[Start of Attachment]

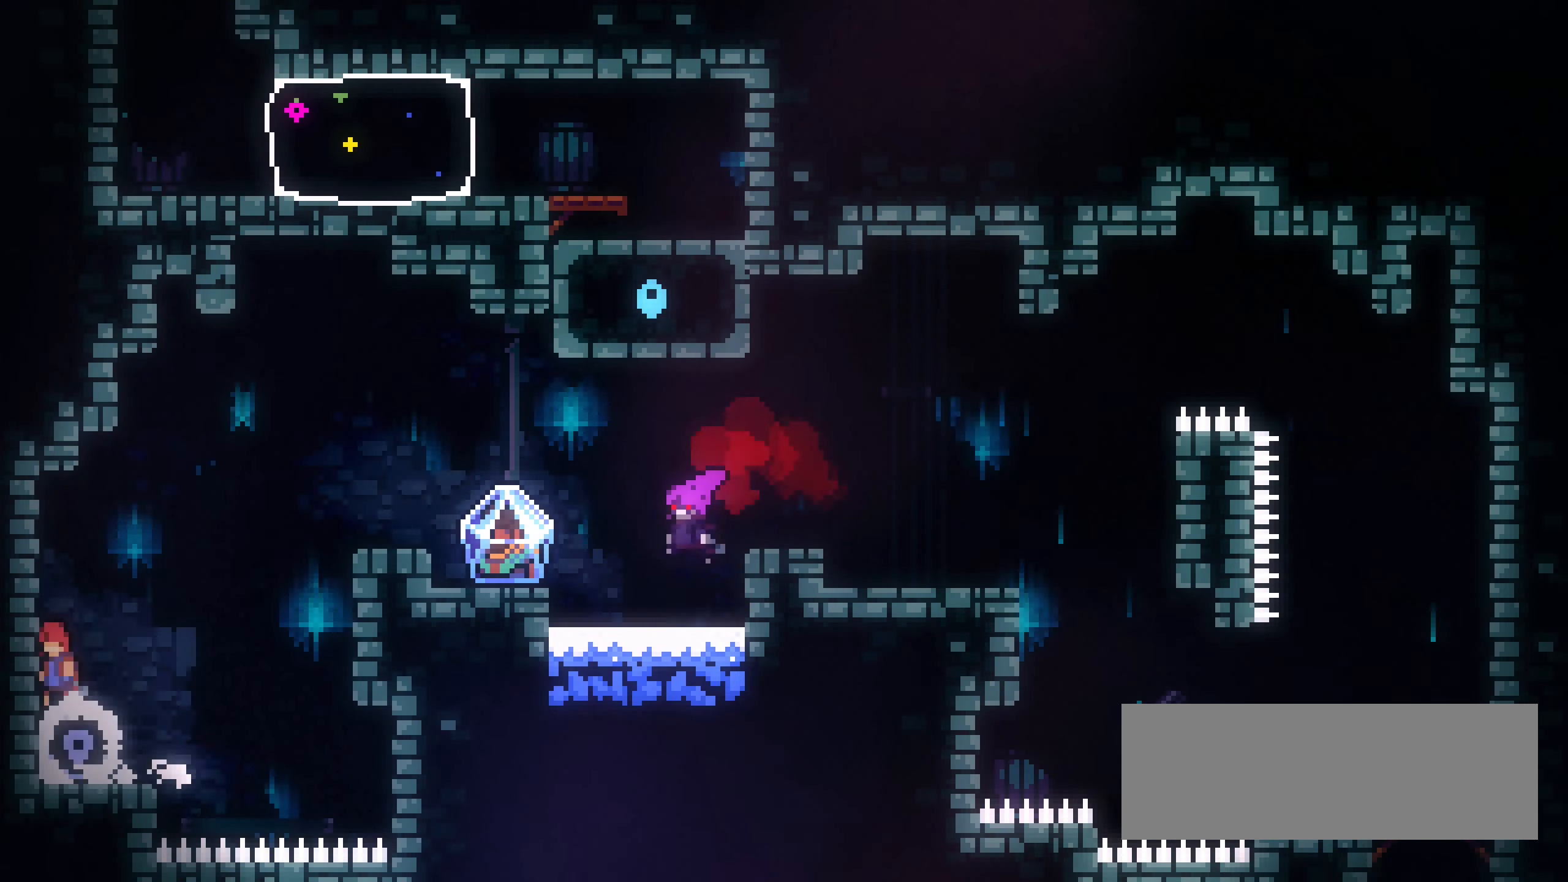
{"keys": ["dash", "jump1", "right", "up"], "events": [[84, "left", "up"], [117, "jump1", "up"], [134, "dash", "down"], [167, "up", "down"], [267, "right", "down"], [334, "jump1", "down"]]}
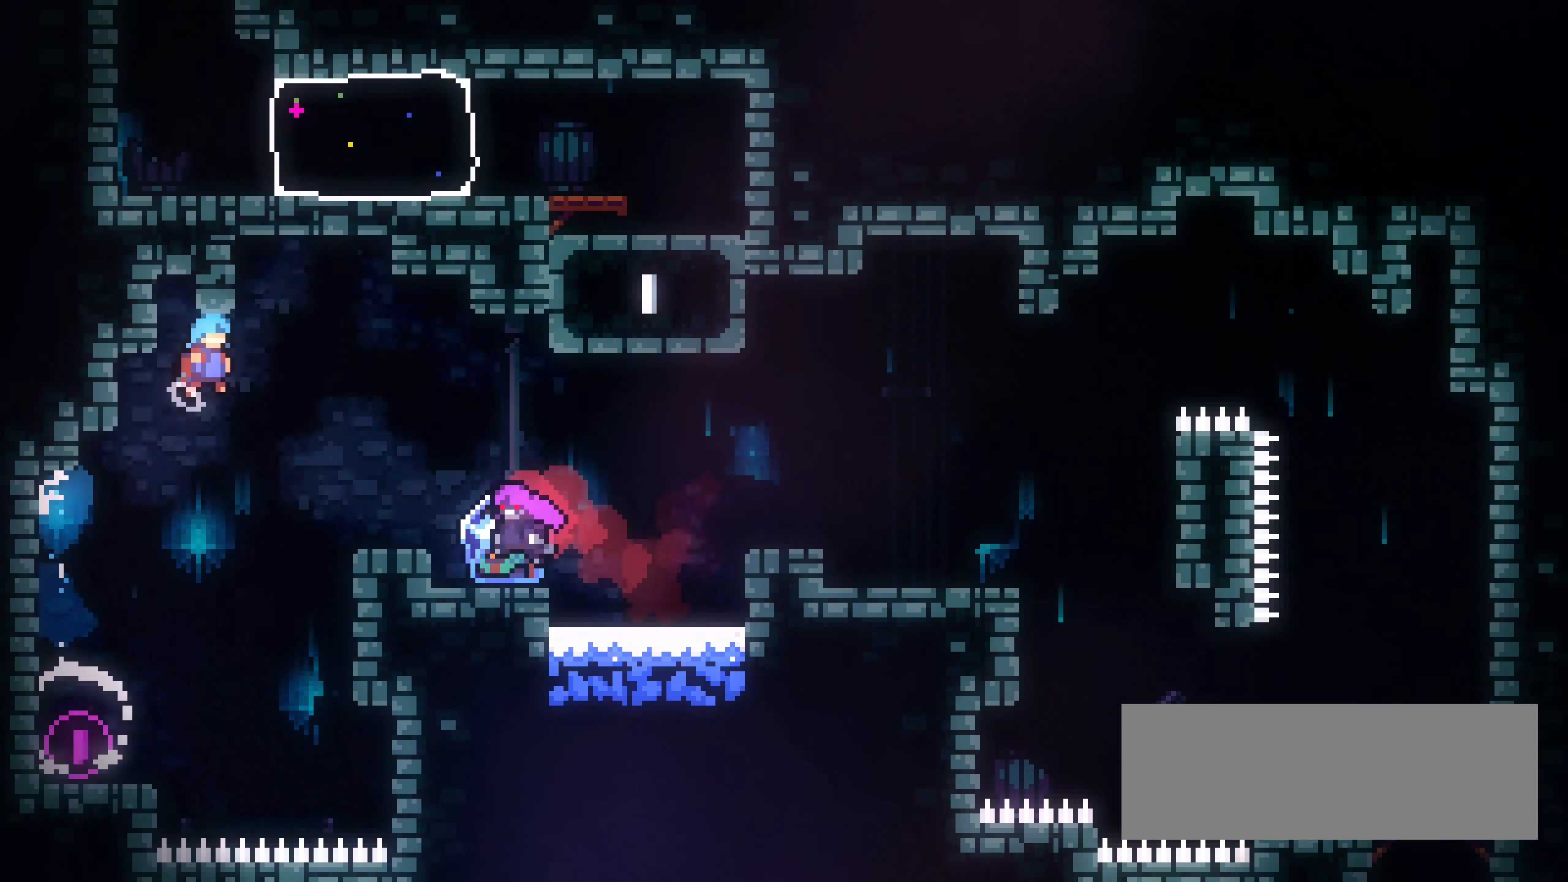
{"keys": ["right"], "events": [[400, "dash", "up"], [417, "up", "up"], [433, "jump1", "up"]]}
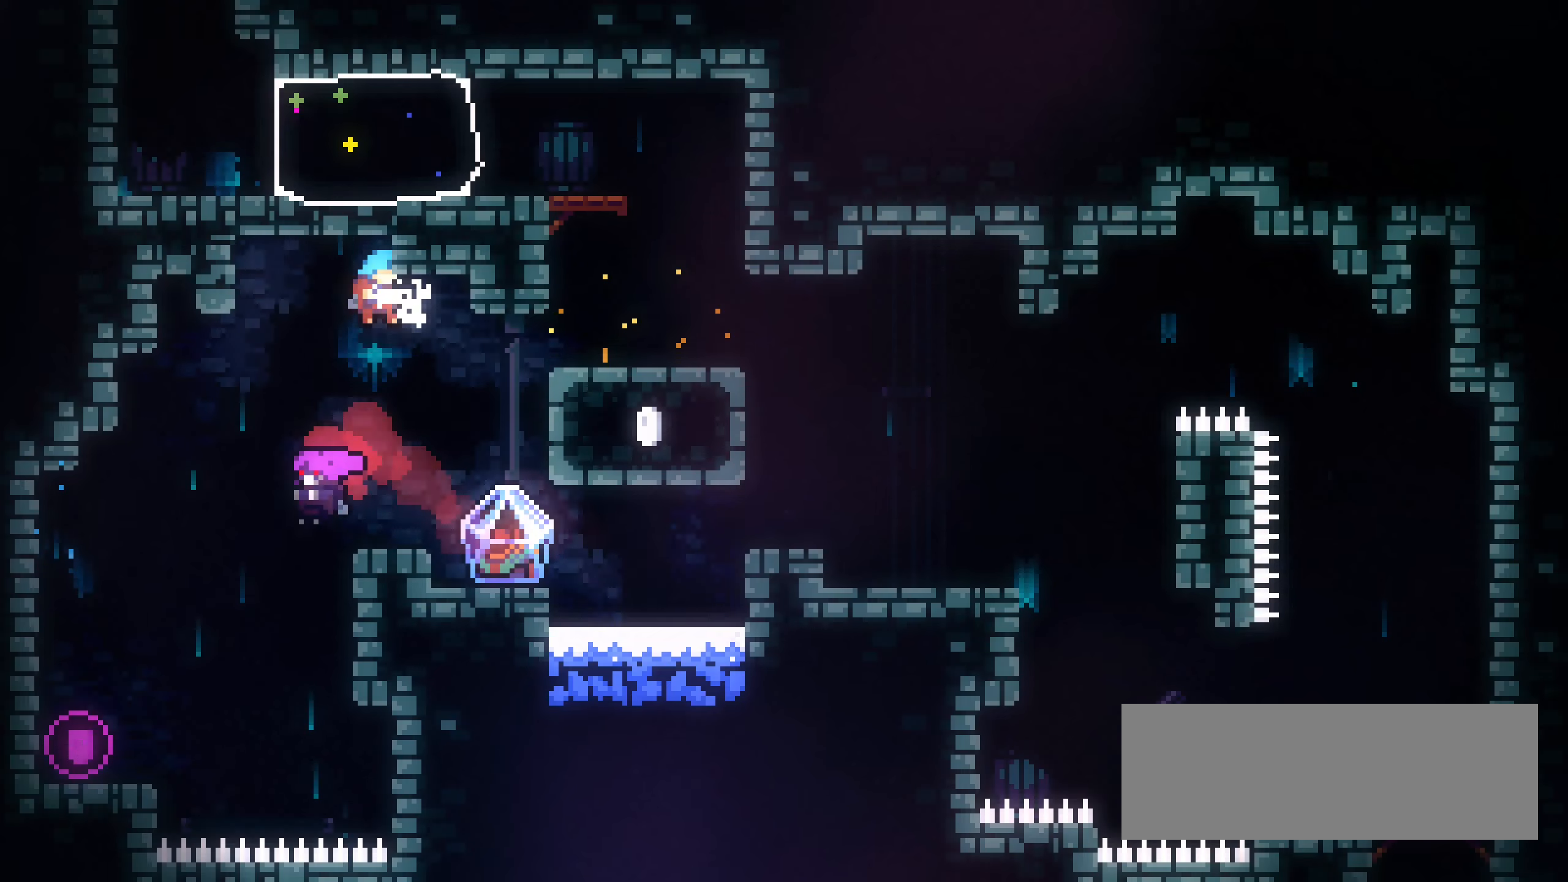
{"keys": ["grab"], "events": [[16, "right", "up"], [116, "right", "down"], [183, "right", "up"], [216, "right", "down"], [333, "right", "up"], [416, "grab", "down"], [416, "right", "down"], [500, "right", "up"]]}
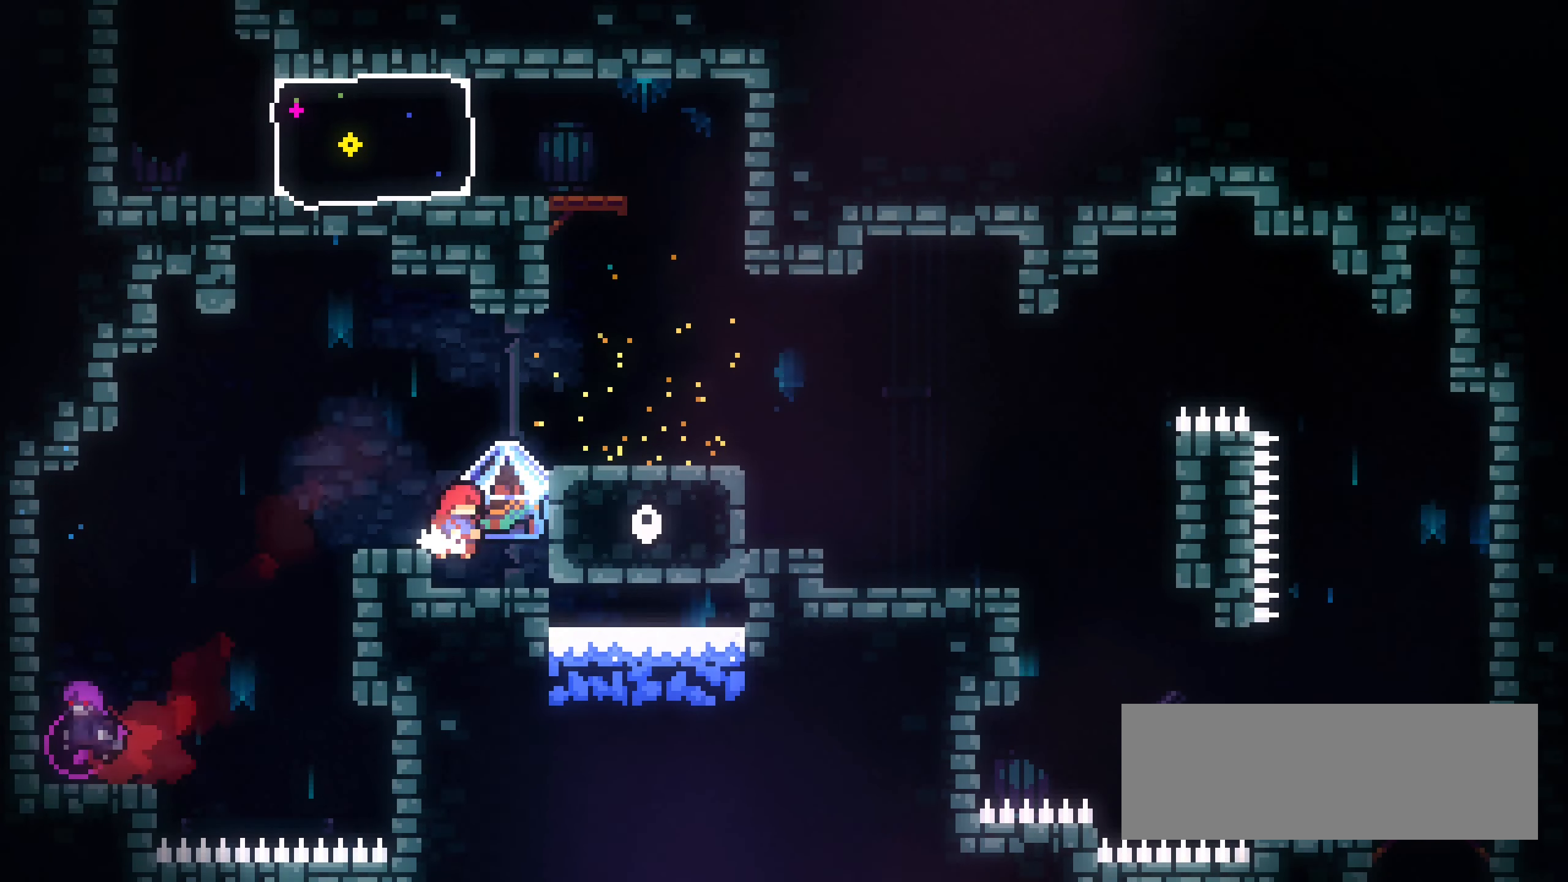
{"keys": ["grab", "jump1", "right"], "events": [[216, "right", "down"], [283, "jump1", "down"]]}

[End of Attachment]

> [YOUR OBJECTIVE]:
Would you please copy every line in the data that contains the word "down"?

> [ANSWER AREA]:
{"keys": ["dash", "jump1", "right", "up"], "events": [[84, "left", "up"], [117, "jump1", "up"], [134, "dash", "down"], [167, "up", "down"], [267, "right", "down"], [334, "jump1", "down"]]}
{"keys": ["grab"], "events": [[16, "right", "up"], [116, "right", "down"], [183, "right", "up"], [216, "right", "down"], [333, "right", "up"], [416, "grab", "down"], [416, "right", "down"], [500, "right", "up"]]}
{"keys": ["grab", "jump1", "right"], "events": [[216, "right", "down"], [283, "jump1", "down"]]}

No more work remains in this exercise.